Denunciations of frauds are as old as 2015. Based on research by Adrian Zenz, Director & Senior Fellow in China Studies at the Victims of Communism Memorial Foundation in Washington, D.C., an investigation done by IrpiMedia and CBC Canada in the Fall 2021 noted that “business along the Sino-Italian route continues apace. Italy is by far the world’s top destination market for Chinese concentrate: more than 97,000 tons arrived in 2020, about 11 percent of Beijing’s total exports. Landings of Chinese concentrate in Italy more than doubled in 2021, with ships landing in the ports of Salerno and Naples almost every day. Traders have always sworn that the raw material is not used in products destined for the Italian market, but in tubes of concentrate and other derivatives sold abroad. [How this] exactly [works], however, is unknown.” Again, Salerno.
But it is not only about tomatoes. Curiously, in 2019 the Azienda Ospedaliera Universitaria “San Giovanni di Dio e Ruggi d’Aragona,” the Salerno hospital complex strictly connected with the University of Salerno, signed a collaboration, called “Cross Sciences MediCina” (readers of the Italian language will immediately perceive the word pun between “Medicina,” or “Medicine,” and “Cina,” or “China”) with “Associazione Internazionale LongSha,” chaired by one Doctor Xiao Jian. The launch of the joint venture was sealed by the visit of nine doctors from the city of Xuzhou, located in the Jiangsu province.
![A Chinese delegation visiting the Salerno hospital “San Giovanni di Dio e Ruggi d’Aragona.” From X.](https://bitterwinter.org/wp-content/uploads/2024/05/BITTER-WINTER-3-9.jpg)
![A Chinese delegation visiting the Salerno hospital “San Giovanni di Dio e Ruggi d’Aragona.” From X.](https://bitterwinter.org/wp-content/uploads/2024/05/BITTER-WINTER-3-9.jpg)
This writer humbly confesses his ignorance, having been unable to find more information on both “Associazione LongSha” (sometimes spelled differently on the web) and its chairperson.
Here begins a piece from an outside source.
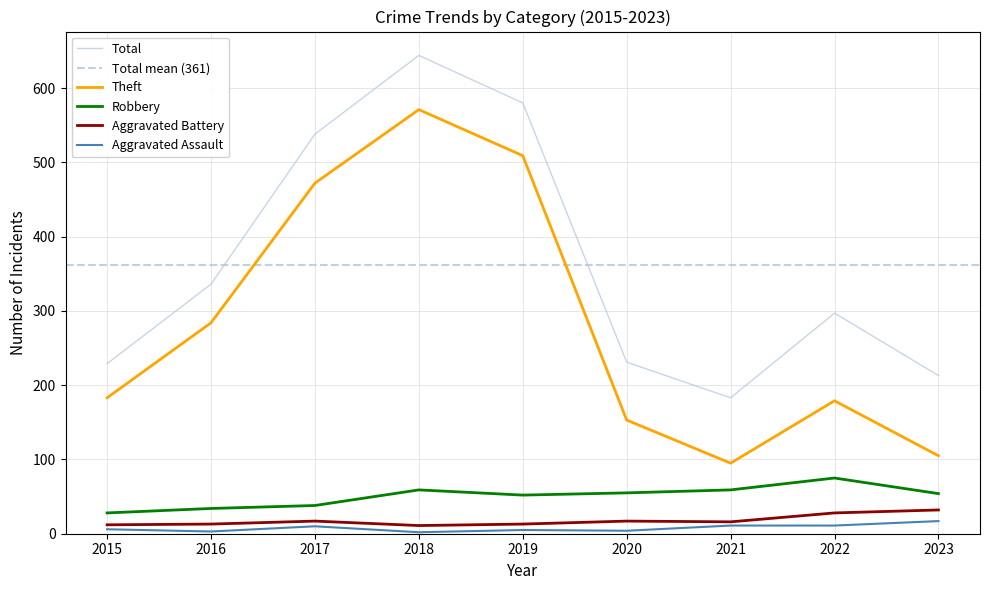

Does the chart have visible grid lines?

Yes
I did not even find an English name for the association, which anyway seems to have signed similar agreements with other Italian medical structures in other regions. I would be grateful for more information. The most recent interaction between the Salerno hospital and the Chinese association is dated April 2024. In that occasion it was reported that around sixty Chinese medical doctors were hosted in the Salerno hospital so far.
While in July 2016 it published its first institutional video in Mandarin language, and in October 2018 signed an agreement of collaboration with yet another Chinese institution, the Shanghai University, in March 2024 the University of Salerno inaugurated its academic course in Chinese Law (the third in Italy, after those in the University “Tor Vergata” of Rome and University of Brescia).
Citizens of Salerno may also shop at “MegaCina” (a “gigantic China”), located in the industrial zone of the town, and proud of “displaying 100.000+ items at unequalled prices” in a superstore of 3,000 square meters inaugurated in late 2019. Of course all these Chinese records in a medium-level Italian city have no correlation with one another…
An investigation is needed
We strongly believe in free market and in the market of ideas. Yet, Italian journalist Gabriele Carrer and former minister and ambassador Giulio Terzi di Sant’Agata, now a Senator, called the attention on several doubtful commercial operations by the PRC in Italy, and now especially the Urumqi-Salerno train.
A careful supplement of investigation is thus needed, given precedents and the notoriety of the CCP’s rule in XUAR. The investigation should be done by the Italian police and by the government of the first ever country in the world to have left the “Belt and Road Initiative” after having suffered a heavy burden of Chinese pressure on its media and politics.